[DESCRIPTION OF THE TASK] All lines from the one containing "Periféricos" to the end of the data below are to be returned exactly, both ends included, with nothing added.

*** SUPPLIED MATERIAL ***

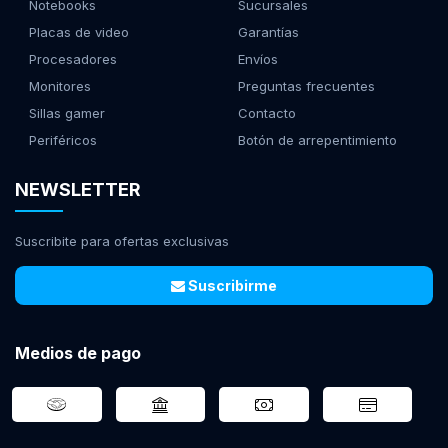
Notebooks
Sucursales
Placas de video
Garantías
Procesadores
Envíos
Monitores
Preguntas frecuentes
Sillas gamer
Contacto
Periféricos
Botón de arrepentimiento
NEWSLETTER
Suscribite para ofertas exclusivas
Suscribirme
Medios de pago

*** End of SUPPLIED MATERIAL ***

[COMPLETED TASK]
Periféricos
Botón de arrepentimiento
NEWSLETTER
Suscribite para ofertas exclusivas
Suscribirme
Medios de pago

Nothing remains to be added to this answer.